Stargazing and Leonid meteor Shower 2011

It had been a while I bought a couple of telescopes but I had not used it outdoors yet. I had been using them only from my building terrace which is full of light pollution. I wanted to go out , at least with the small table top telescope. With encouragement from couple of my friends Srini and LSP we went to a nearby place where sky was relatively dark and one could see stars up to magnitude +4.5 (Naked eye limit in the darkest sky is about 6). This was just enough to see the the couple of stars (mu And and nu And) in Taurus which can be used to locate the M31 (Andromeda Galaxy, the only naked eye object outside our milky way ). We reached around 11pm on 17th Jan at the spot. I was expecting the moonrise at 12 midnight but to my surprise, the horizon was so low (we were at a higher place) that moon appeared at 11.30 itself. It was large and orange colored. We started setting up telescopes quickly to avoid moon light glare in sky. We only spotted very few objects as it was 1st session of this kind.

LSP immediately got busy shooting moon with his excellent photography skills and professional camera and lenses. Here is a 10 minutes exposure photo taken by him. All of us appear as faint shadows  as we kept moving around , in front of the camera

A long exposure photograph for 10 minutes. One can see our setup of telescopes and the rising moon in the background. I guess the trails in the top right are produced by the stars of the Orion constellation.

We looked at Moon,  Jupiter , four of its moon , Orion Nebula , M45 through the telescope with various magnification e.g. 50X and 125X, 225X using various eyepiece. Everybody except me were lucky enough to see some meteors of annual leonid shower also. I managed to take some long exposure photos of Orion , Canis Major , Canis Minor , Persius Taurus and Cassiopea.

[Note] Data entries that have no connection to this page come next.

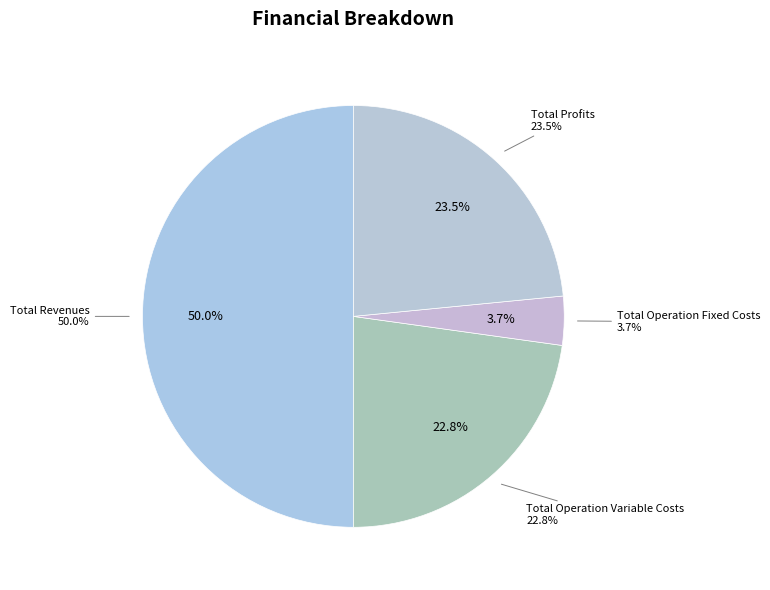

The Total Operation Fixed Costs slice represents 4% of the pie. True or false?

True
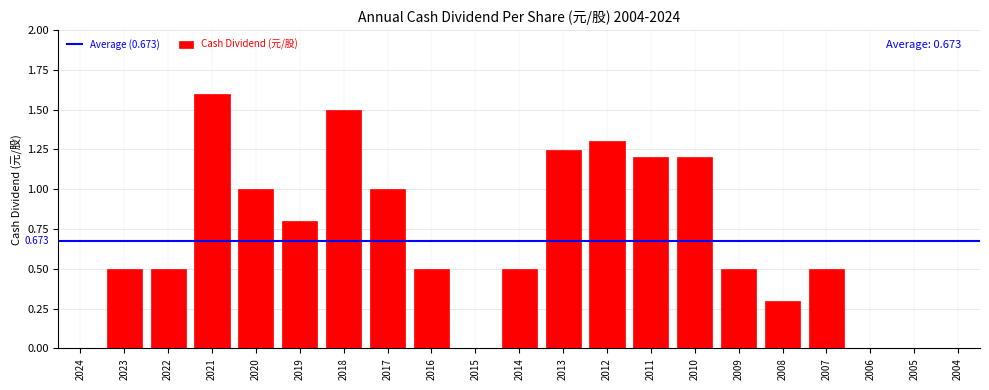

Approximately how many times larger is the value at 2022 compared to 2021?

0.3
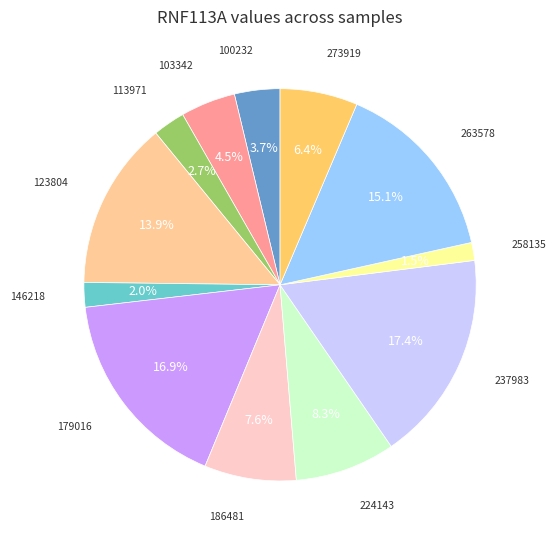

Does any single category account for the majority?

No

We also tried some afocal photography with highest magnification. LSP was successful in taking a very sharp picture of moon and its craters after several attempts.

This is by far the closest I've seen of our Moon. Now count the craters there!! -LSP

Finally when constellation Leo rose  , we expected some more meteors but shining moon made lot of them invisible. Then the red planet Mars rose very close to Regulus (brightest star in Leo).